A campanha, que vai de 20 de novembro a 10 de dezembro, visa conscientizar sobre a violência de gênero, um tema que não pode mais ser ignorado. Durante este período, várias ações ocorrem em todo o país, incluindo o lançamento do projeto Tenda Lilás, que busca mobilizar a sociedade contra essas atrocidades. Quer saber mais sobre essas iniciativas e o impacto que elas têm tido? Continue a leitura e descubra como você pode fazer parte dessa mudança.
Como a Tenda Lilás está fazendo a diferença?
A Tenda Lilás é uma das principais estratégias do Ministério das Mulheres para enfrentar a violência contra as mulheres. Com o objetivo de envolver toda a sociedade, essa iniciativa passará por todas as regiões do Brasil entre janeiro e julho de 2026. Mas, o que realmente acontece nesses espaços? Além de promover a conscientização, a tenda oferece atendimento e suporte para mulheres em situação de risco.
Sabe-se que, só em 2025, quase 700 mil mulheres foram atendidas pelo Ligue 180, como anunciou a ministra das Mulheres, Márcia Lopes. “Não deixe chegar ao fim da linha. Ligue 180!”, ela enfatiza, na esperança de que todas possam se sentir seguras para denunciar abusos.
O que acontece no Dia M?
No dia 2 de dezembro, dentro do contexto da campanha dos 21 Dias de Ativismo, ocorreu o Dia M, que associa Mulheres, Mobilidade e Mais Respeito, especialmente nos transportes públicos. A ação se deu na movimentada Rodoviária do Plano Piloto, em Brasília, e contou com o apoio da Organização Internacional para as Migrações e de várias entidades locais.

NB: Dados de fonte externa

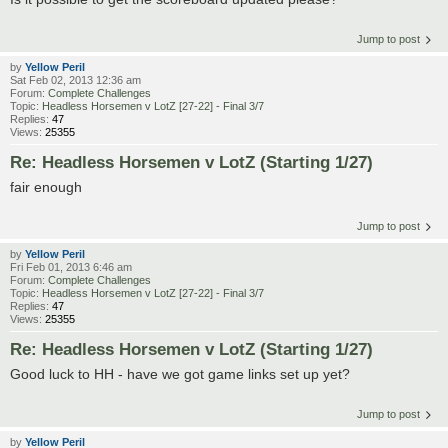
Jump to post
by
Yellow Peril
Sat Feb 02, 2013 12:36 am
Forum:
Complete Challenges
Topic:
Headless Horsemen v LotZ [27-22] - Final 3/7
Replies:
47
Views:
25355
Re: Headless Horsemen v LotZ (Starting 1/27)
fair enough
Jump to post
by
Yellow Peril
Fri Feb 01, 2013 6:46 am
Forum:
Complete Challenges
Topic:
Headless Horsemen v LotZ [27-22] - Final 3/7
Replies:
47
Views:
25355
Re: Headless Horsemen v LotZ (Starting 1/27)
Good luck to HH - have we got game links set up yet?
Jump to post
by
Yellow Peril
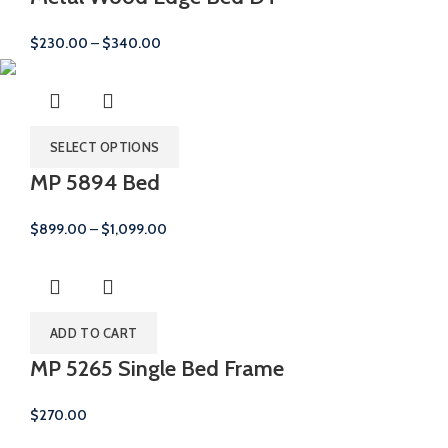
Price
$
230.00
–
$
340.00
range:
$230.00
through
$340.00
SELECT OPTIONS
MP 5894 Bed
Price
$
899.00
–
$
1,099.00
range:
$899.00
through
$1,099.00
ADD TO CART
MP 5265 Single Bed Frame
$
270.00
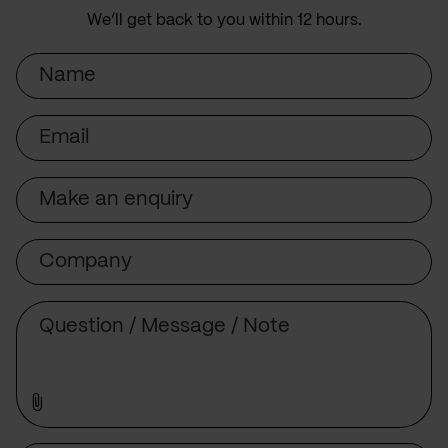
We’ll get back to you within 12 hours.
Name
Email
Subject
Company
Message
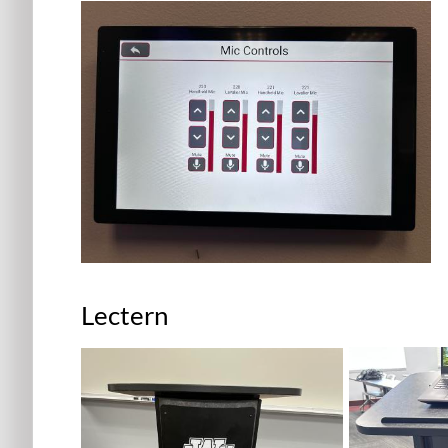
Lectern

Assim como destacou a secretária da Mulher do DF, Giselle Ferreira: “Estar aqui, no coração da cidade, significa chegar onde as mulheres estão”. Esta estratégia tem se mostrado eficaz na luta contra o assédio sexual, um problema presente no cotidiano de muitas brasileiras.
Por que continuar lutando pela segurança das mulheres?
As estatísticas são alarmantes pelos números de violência de gênero. O 19º Anuário Brasileiro de Segurança Pública revelou que 2024 registrou o maior número de feminicídios desde 2015, com uma média de quatro mulheres assassinadas por dia. Este dado impressionante é um forte indicador da necessidade de continuar a lutar pela proteção das mulheres.
A cada dia, atos que parecem pequenos podem escalar para episódios violentos, como alertou a ministra Márcia Lopes. "Nós não podemos achar que isso é natural", ela clamou. A mudança começa com cada um, e o apoio da população é crucial.
Como o Ligue 180 tem ajudado?
Por mais de 20 anos, o Ligue 180 tem sido uma ferramenta vital para as mulheres brasileiras, oferecendo um serviço gratuito e confidencial 24 horas por dia. Desde seu lançamento, o canal já atendeu cerca de 16 milhões de pessoas. Este serviço proporciona não apenas um espaço para denúncias mas também oferece acolhida, orientação e apoio, fundamentais para quem enfrenta a violência.
Os canais disponíveis incluem telefone, WhatsApp, e até mesmo a Língua Brasileira de Sinais, demonstrando o esforço contínuo para tornar o serviço acessível a todos.